PROVIDED INFORMATION section start
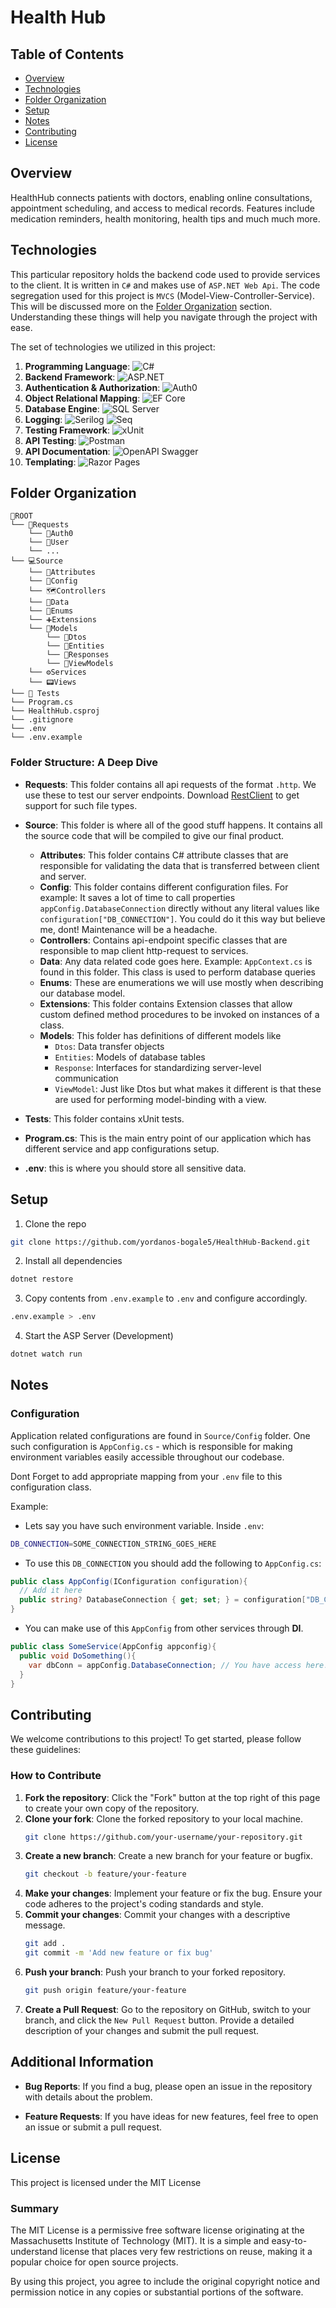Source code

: # Health Hub

## Table of Contents

- [Overview](#overview)
- [Technologies](#technologies)
- [Folder Organization](#folder-organization)
- [Setup](#setup)
- [Notes](#notes)
- [Contributing](#contributing)
- [License](#license)

## Overview

HealthHub connects patients with doctors, enabling online consultations, appointment scheduling, and access to medical records. Features include medication reminders, health monitoring, health tips and much much more.

## Technologies

This particular repository holds the backend code used to provide services to the client. It is written in `C#` and makes use of `ASP.NET Web Api`. The code segregation used for this project is `MVCS` (Model-View-Controller-Service). This will be discussed more on the [Folder Organization](#folder-organization) section. Understanding these things will help you navigate through the project with ease.

The set of technologies we utilized in this project:

1. **Programming Language**: ![C#](https://img.shields.io/badge/C%23-8A2BE2?style=flat&logo=csharp&logoColor=white)
2. **Backend Framework**: ![ASP.NET](https://img.shields.io/badge/ASP.NET-purple?style=flat&logo=dotnet&logoColor=white)
3. **Authentication & Authorization**: ![Auth0](https://img.shields.io/badge/Auth0-7D7D7D?style=flat&logo=auth0&logoColor=white)
4. **Object Relational Mapping**: ![EF Core](https://img.shields.io/badge/EF%20Core-7D3F8C?style=flat&logo=efcore&logoColor=white)
5. **Database Engine**: ![SQL Server](https://img.shields.io/badge/SQL%20Server-CC2927?style=flat&logo=&logoColor=white)
6. **Logging**: ![Serilog](https://img.shields.io/badge/Serilog-7d7d7d?style=flat&logo=serilog&logoColor=white) ![Seq](https://img.shields.io/badge/Seq-5C2D91?style=flat&logo=seq&logoColor=white)
7. **Testing Framework**: ![xUnit](https://img.shields.io/badge/xUnit-6e6e6e?style=flat&logo=xunit&logoColor=white)
8. **API Testing**: ![Postman](https://img.shields.io/badge/Postman-00C4CC?style=flat&logo=postman&logoColor=white)
9. **API Documentation**: ![OpenAPI Swagger](https://img.shields.io/badge/OpenAPI%20Swagger-85EA2D?style=flat&logo=swagger&logoColor=black)
10. **Templating**: ![Razor Pages](https://img.shields.io/badge/Razor%20Pages-61DAFB?style=flat&logo=blazor&logoColor=black)

## Folder Organization

```
📁ROOT
└── 📨Requests
    └── 📁Auth0
    └── 📁User
    └── ...
└── 💻Source
    └── 📃Attributes
    └── 📝Config
    └── 🗺Controllers
    └── 📁Data
    └── 🧮Enums
    └── ➕Extensions
    └── 🚗Models
        └── 📁Dtos
        └── 📁Entities
        └── 📁Responses
        └── 📁ViewModels
    └── ⚙Services
    └── 📟Views
└── 🧪 Tests
└── Program.cs
└── HealthHub.csproj
└── .gitignore
└── .env
└── .env.example
```

### Folder Structure: A Deep Dive

- **Requests**: This folder contains all api requests of the format `.http`. We use these to test our server endpoints. Download [RestClient](https://marketplace.visualstudio.com/items?itemName=humao.rest-client) to get support for such file types.

- **Source**: This folder is where all of the good stuff happens. It contains all the source code that will be compiled to give our final product.
  - **Attributes**: This folder contains C# attribute classes that are responsible for validating the data that is transferred between client and server.
  - **Config**: This folder contains different configuration files. For example: It saves a lot of time to call properties `appConfig.DatabaseConnection` directly without any literal values like `configuration["DB_CONNECTION"]`. You could do it this way but believe me, dont! Maintenance will be a headache.
  - **Controllers**: Contains api-endpoint specific classes that are responsible to map client http-request to services.
  - **Data**: Any data related code goes here. Example: `AppContext.cs` is found in this folder. This class is used to perform database queries
  - **Enums**: These are enumerations we will use mostly when describing our database model.
  - **Extensions**: This folder contains Extension classes that allow custom defined method procedures to be invoked on instances of a class.
  - **Models**: This folder has definitions of different models like
    - `Dtos`: Data transfer objects
    - `Entities`: Models of database tables
    - `Response`: Interfaces for standardizing server-level communication
    - `ViewModel`: Just like Dtos but what makes it different is that these are used for performing model-binding with a view.
- **Tests**: This folder contains xUnit tests.
- **Program.cs**: This is the main entry point of our application which has different service and app configurations setup.
- **.env**: this is where you should store all sensitive data.

## Setup

1. Clone the repo

```bash
git clone https://github.com/yordanos-bogale5/HealthHub-Backend.git
```

2. Install all dependencies

```bash
dotnet restore
```

3. Copy contents from `.env.example` to `.env` and configure accordingly.

```bash
.env.example > .env
```

4. Start the ASP Server (Development)

```bash
dotnet watch run
```

## Notes

### Configuration

Application related configurations are found in `Source/Config` folder. One such configuration is `AppConfig.cs` - which is responsible for making environment variables easily accessible throughout our codebase.

Dont Forget to add appropriate mapping from your `.env` file to this configuration class.

Example:

- Lets say you have such environment variable. Inside `.env`:

```bash
DB_CONNECTION=SOME_CONNECTION_STRING_GOES_HERE
```

- To use this `DB_CONNECTION` you should add the following to `AppConfig.cs`:

```cs
public class AppConfig(IConfiguration configuration){
  // Add it here
  public string? DatabaseConnection { get; set; } = configuration["DB_CONNECTION"];
}
```

- You can make use of this `AppConfig` from other services through **DI**.

```cs
public class SomeService(AppConfig appconfig){
  public void DoSomething(){
    var dbConn = appConfig.DatabaseConnection; // You have access here!
  }
}
```

## Contributing

We welcome contributions to this project! To get started, please follow these guidelines:

### How to Contribute

1. **Fork the repository**: Click the "Fork" button at the top right of this page to create your own copy of the repository.
2. **Clone your fork**: Clone the forked repository to your local machine.
   ```bash
   git clone https://github.com/your-username/your-repository.git
   ```
3. **Create a new branch**: Create a new branch for your feature or bugfix.
   ```bash
   git checkout -b feature/your-feature
   ```
4. **Make your changes**: Implement your feature or fix the bug. Ensure your code adheres to the project's coding standards and style.
5. **Commit your changes**: Commit your changes with a descriptive message.
   ```bash
   git add .
   git commit -m 'Add new feature or fix bug'
   ```
6. **Push your branch**: Push your branch to your forked repository.
   ```bash
   git push origin feature/your-feature
   ```
7. **Create a Pull Request**: Go to the repository on GitHub, switch to your branch, and click the `New Pull Request` button. Provide a detailed description of your changes and submit the pull request.

## Additional Information

- **Bug Reports**: If you find a bug, please open an issue in the repository with details about the problem.

- **Feature Requests**: If you have ideas for new features, feel free to open an issue or submit a pull request.

## License

This project is licensed under the MIT License

### Summary

The MIT License is a permissive free software license originating at the Massachusetts Institute of Technology (MIT). It is a simple and easy-to-understand license that places very few restrictions on reuse, making it a popular choice for open source projects.

By using this project, you agree to include the original copyright notice and permission notice in any copies or substantial portions of the software.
PROVIDED INFORMATION section end
### PROBLEM REQUIREMENTS
Without the pictures, write out the listing exactly as it appears above.

### ANSWER
Source code

: # Health Hub

## Table of Contents

- [Overview](#overview)
- [Technologies](#technologies)
- [Folder Organization](#folder-organization)
- [Setup](#setup)
- [Notes](#notes)
- [Contributing](#contributing)
- [License](#license)

## Overview

HealthHub connects patients with doctors, enabling online consultations, appointment scheduling, and access to medical records. Features include medication reminders, health monitoring, health tips and much much more.

## Technologies

This particular repository holds the backend code used to provide services to the client. It is written in `C#` and makes use of `ASP.NET Web Api`. The code segregation used for this project is `MVCS` (Model-View-Controller-Service). This will be discussed more on the [Folder Organization](#folder-organization) section. Understanding these things will help you navigate through the project with ease.

The set of technologies we utilized in this project:

1. **Programming Language**: ![C#](https://img.shields.io/badge/C%23-8A2BE2?style=flat&logo=csharp&logoColor=white)
2. **Backend Framework**: ![ASP.NET](https://img.shields.io/badge/ASP.NET-purple?style=flat&logo=dotnet&logoColor=white)
3. **Authentication & Authorization**: ![Auth0](https://img.shields.io/badge/Auth0-7D7D7D?style=flat&logo=auth0&logoColor=white)
4. **Object Relational Mapping**: ![EF Core](https://img.shields.io/badge/EF%20Core-7D3F8C?style=flat&logo=efcore&logoColor=white)
5. **Database Engine**: ![SQL Server](https://img.shields.io/badge/SQL%20Server-CC2927?style=flat&logo=&logoColor=white)
6. **Logging**: ![Serilog](https://img.shields.io/badge/Serilog-7d7d7d?style=flat&logo=serilog&logoColor=white) ![Seq](https://img.shields.io/badge/Seq-5C2D91?style=flat&logo=seq&logoColor=white)
7. **Testing Framework**: ![xUnit](https://img.shields.io/badge/xUnit-6e6e6e?style=flat&logo=xunit&logoColor=white)
8. **API Testing**: ![Postman](https://img.shields.io/badge/Postman-00C4CC?style=flat&logo=postman&logoColor=white)
9. **API Documentation**: ![OpenAPI Swagger](https://img.shields.io/badge/OpenAPI%20Swagger-85EA2D?style=flat&logo=swagger&logoColor=black)
10. **Templating**: ![Razor Pages](https://img.shields.io/badge/Razor%20Pages-61DAFB?style=flat&logo=blazor&logoColor=black)

## Folder Organization

```
📁ROOT
└── 📨Requests
    └── 📁Auth0
    └── 📁User
    └── ...
└── 💻Source
    └── 📃Attributes
    └── 📝Config
    └── 🗺Controllers
    └── 📁Data
    └── 🧮Enums
    └── ➕Extensions
    └── 🚗Models
        └── 📁Dtos
        └── 📁Entities
        └── 📁Responses
        └── 📁ViewModels
    └── ⚙Services
    └── 📟Views
└── 🧪 Tests
└── Program.cs
└── HealthHub.csproj
└── .gitignore
└── .env
└── .env.example
```

### Folder Structure: A Deep Dive

- **Requests**: This folder contains all api requests of the format `.http`. We use these to test our server endpoints. Download [RestClient](https://marketplace.visualstudio.com/items?itemName=humao.rest-client) to get support for such file types.

- **Source**: This folder is where all of the good stuff happens. It contains all the source code that will be compiled to give our final product.
  - **Attributes**: This folder contains C# attribute classes that are responsible for validating the data that is transferred between client and server.
  - **Config**: This folder contains different configuration files. For example: It saves a lot of time to call properties `appConfig.DatabaseConnection` directly without any literal values like `configuration["DB_CONNECTION"]`. You could do it this way but believe me, dont! Maintenance will be a headache.
  - **Controllers**: Contains api-endpoint specific classes that are responsible to map client http-request to services.
  - **Data**: Any data related code goes here. Example: `AppContext.cs` is found in this folder. This class is used to perform database queries
  - **Enums**: These are enumerations we will use mostly when describing our database model.
  - **Extensions**: This folder contains Extension classes that allow custom defined method procedures to be invoked on instances of a class.
  - **Models**: This folder has definitions of different models like
    - `Dtos`: Data transfer objects
    - `Entities`: Models of database tables
    - `Response`: Interfaces for standardizing server-level communication
    - `ViewModel`: Just like Dtos but what makes it different is that these are used for performing model-binding with a view.
- **Tests**: This folder contains xUnit tests.
- **Program.cs**: This is the main entry point of our application which has different service and app configurations setup.
- **.env**: this is where you should store all sensitive data.

## Setup

1. Clone the repo

```bash
git clone https://github.com/yordanos-bogale5/HealthHub-Backend.git
```

2. Install all dependencies

```bash
dotnet restore
```

3. Copy contents from `.env.example` to `.env` and configure accordingly.

```bash
.env.example > .env
```

4. Start the ASP Server (Development)

```bash
dotnet watch run
```

## Notes

### Configuration

Application related configurations are found in `Source/Config` folder. One such configuration is `AppConfig.cs` - which is responsible for making environment variables easily accessible throughout our codebase.

Dont Forget to add appropriate mapping from your `.env` file to this configuration class.

Example:

- Lets say you have such environment variable. Inside `.env`:

```bash
DB_CONNECTION=SOME_CONNECTION_STRING_GOES_HERE
```

- To use this `DB_CONNECTION` you should add the following to `AppConfig.cs`:

```cs
public class AppConfig(IConfiguration configuration){
  // Add it here
  public string? DatabaseConnection { get; set; } = configuration["DB_CONNECTION"];
}
```

- You can make use of this `AppConfig` from other services through **DI**.

```cs
public class SomeService(AppConfig appconfig){
  public void DoSomething(){
    var dbConn = appConfig.DatabaseConnection; // You have access here!
  }
}
```

## Contributing

We welcome contributions to this project! To get started, please follow these guidelines:

### How to Contribute

1. **Fork the repository**: Click the "Fork" button at the top right of this page to create your own copy of the repository.
2. **Clone your fork**: Clone the forked repository to your local machine.
   ```bash
   git clone https://github.com/your-username/your-repository.git
   ```
3. **Create a new branch**: Create a new branch for your feature or bugfix.
   ```bash
   git checkout -b feature/your-feature
   ```
4. **Make your changes**: Implement your feature or fix the bug. Ensure your code adheres to the project's coding standards and style.
5. **Commit your changes**: Commit your changes with a descriptive message.
   ```bash
   git add .
   git commit -m 'Add new feature or fix bug'
   ```
6. **Push your branch**: Push your branch to your forked repository.
   ```bash
   git push origin feature/your-feature
   ```
7. **Create a Pull Request**: Go to the repository on GitHub, switch to your branch, and click the `New Pull Request` button. Provide a detailed description of your changes and submit the pull request.

## Additional Information

- **Bug Reports**: If you find a bug, please open an issue in the repository with details about the problem.

- **Feature Requests**: If you have ideas for new features, feel free to open an issue or submit a pull request.

## License

This project is licensed under the MIT License

### Summary

The MIT License is a permissive free software license originating at the Massachusetts Institute of Technology (MIT). It is a simple and easy-to-understand license that places very few restrictions on reuse, making it a popular choice for open source projects.

By using this project, you agree to include the original copyright notice and permission notice in any copies or substantial portions of the software.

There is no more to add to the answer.